Teraz wszystko sprawdzilem i troche mi wstyd…
Okazuje sie ze osiagnal wiecej niz sie wydawalo.A czlowiek glupi,bardziej zapamietal idiotyczne wstawki w tv gdy pani trenerka szyla mu cekiny do kostiumu na igrzyska…A on spal jak niemowle tuz obok…Taki Grześ
Swojej trenerce (niestety nie pamiętam nazwiska) wiele zawdzięcza. W Polsce był niezbyt lubiany…
Barbara Kossowska…To ta co kiedy Grzesiu spal,szyla mu przed kamerami,kostium na igrzyska…Taki z cekinami
Za glowe sie wtedy lapalem ale taka byla nasza rzeczywistosc i dzisiaj,w niektorych dyscyplinach zimowych,mamy nawet jeszcze gorszych dzialaczy.

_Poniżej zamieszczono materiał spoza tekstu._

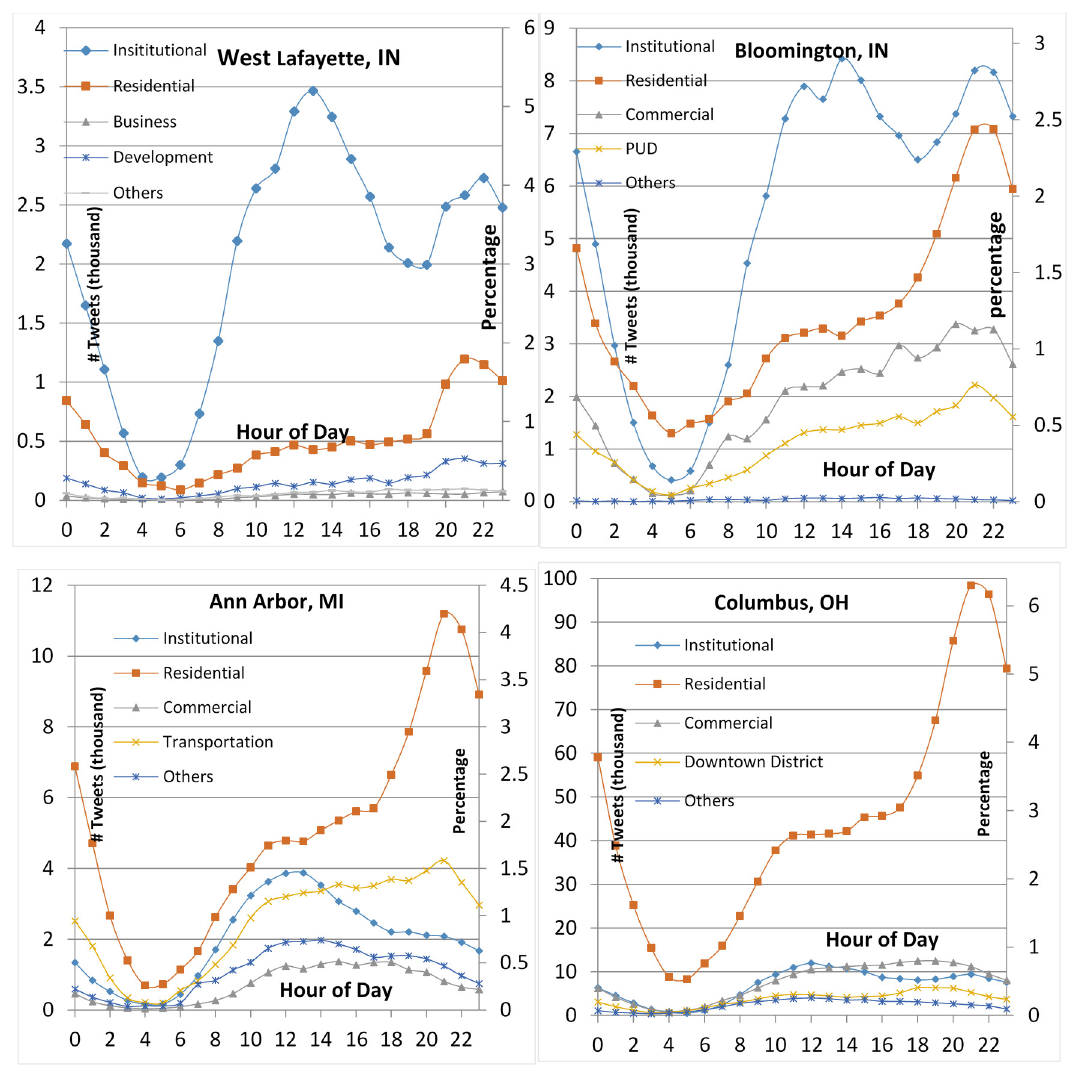
Figure 4. Distribution of number (in count and percentage) of hourly tweets in terms of land use.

A Filipowski nie byl lubiany bo byl…drewniany.Nie posiadal wdzieku,nie mial za grosz talentu baletowego ale byl poprawnych technicznie.Oczywiscie o ile nie upadal,co zdarzalo sie baaardzo rzadko.
Tak! Nie mogłam sobie przypomnieć nazwiska…

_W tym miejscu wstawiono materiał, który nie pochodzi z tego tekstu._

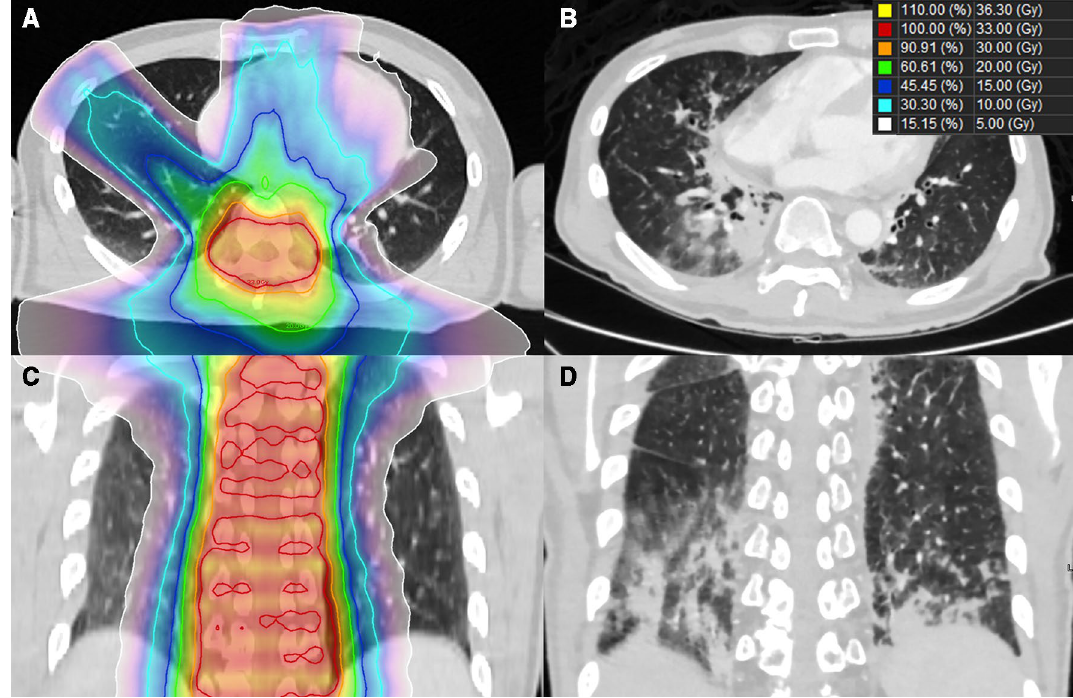
Figure 1. A 52-year-old man in whom grade 2 radiation pneumonitis developed 82 days after initiation of radiotherapy for leptomeningeal carcinomatosis of malignant melanoma. ( A, C ) Dose distribution for craniospinal irradiation and ( B, D ) radiation pneumonitis in computed tomographic image. Total patients Pediatric patients Univariate analysis Multivariate analysis Univariate analysis Multivariate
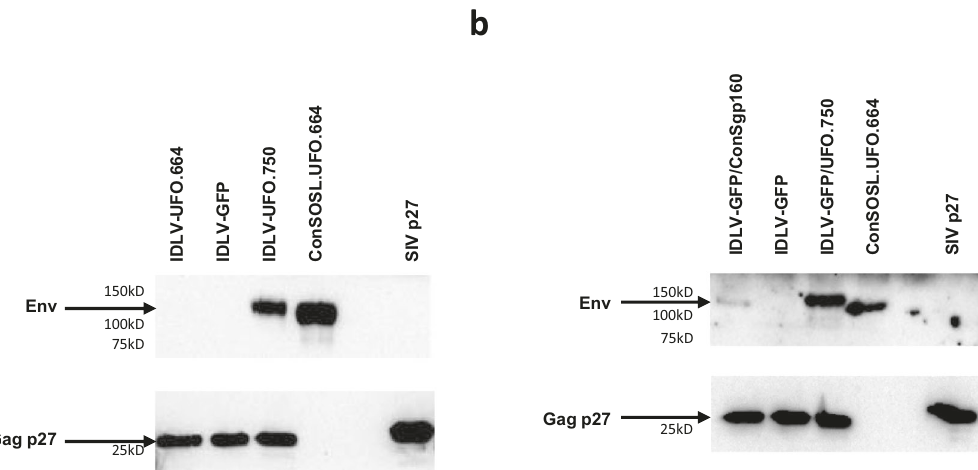
Fig. 3 Incorporation of ConSOSL.UFO.750 envelope on IDLV particles. Western blot of lysates from concentrated preparation of a IDLV- UFO.664 and IDLV-UFO.750 and b IDLV-GFP pseudotyped either with parental ConSgp160 or native-like ConSOSL.UFO.750 envelopes. Recombinant ConSOSL.UFO.664 and p27 SIVGag proteins (1 µg each) and IDLV-GFP were used as controls. Filters were probed with anti-Env 2G12 or anti-SIV p27 Abs. All blots derive from the same experiment and were processed in parallel. Shown are results from one representative of n = 3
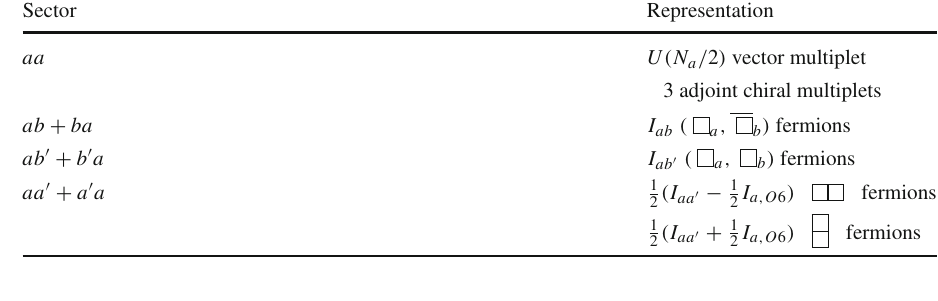
Table 2 The wrapping numbers for four O6-planes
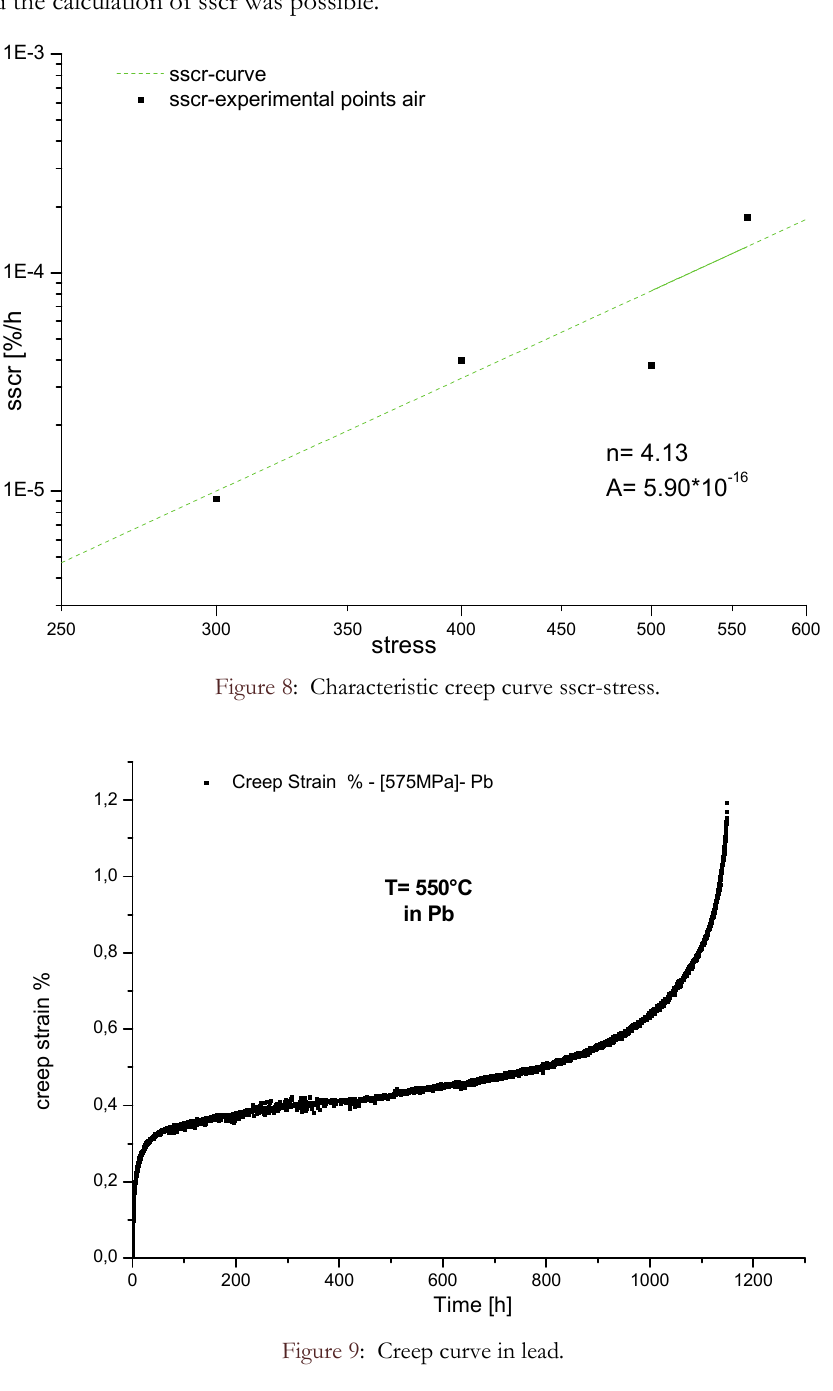
Figure 9: Creep curve in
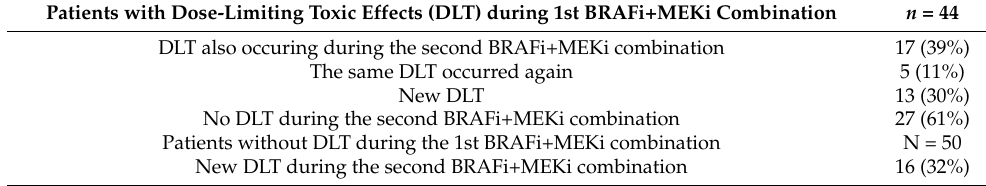
Table 3. Summary of dose-limiting toxicities (DLT) occurring during the second BRAFi+MEKi combination in patients with or without previous DLT during the first combination. One patient had a recurrent case of the same DLT as well as a new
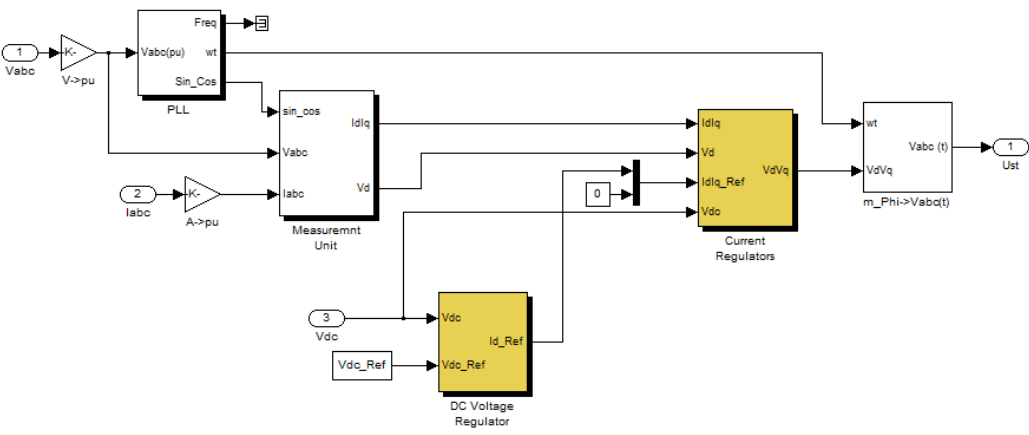
Figure 5. Block diagram of the grid side converter (GSC) controller in the Simulink model.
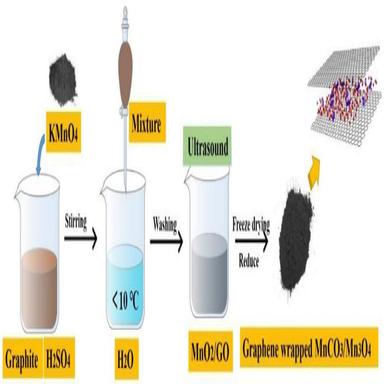
Schematic illustration of the preparation process of graphene-wrapped MnCO3/Mn3O4 nanocomposite.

Hubert Hurkacz powrocił na własciwe tory!
W pierwszym meczu turnieju rozgrywanego w Marsylii,pokonał ze spokojem Francuza Hoanga,6:4;6:1.
Nie byl to jakis zabłąkany lucky looser ale tenisista bedący w rankingu,nie tak znowu daleko pierwszej “100”.
Hurkacz jednak zludzeń nie pozostawil i juz niebawem kolejny mecz.I tak sobie myśle ze to juz pora aby coś ugrać i wspiąć sie troche w góre!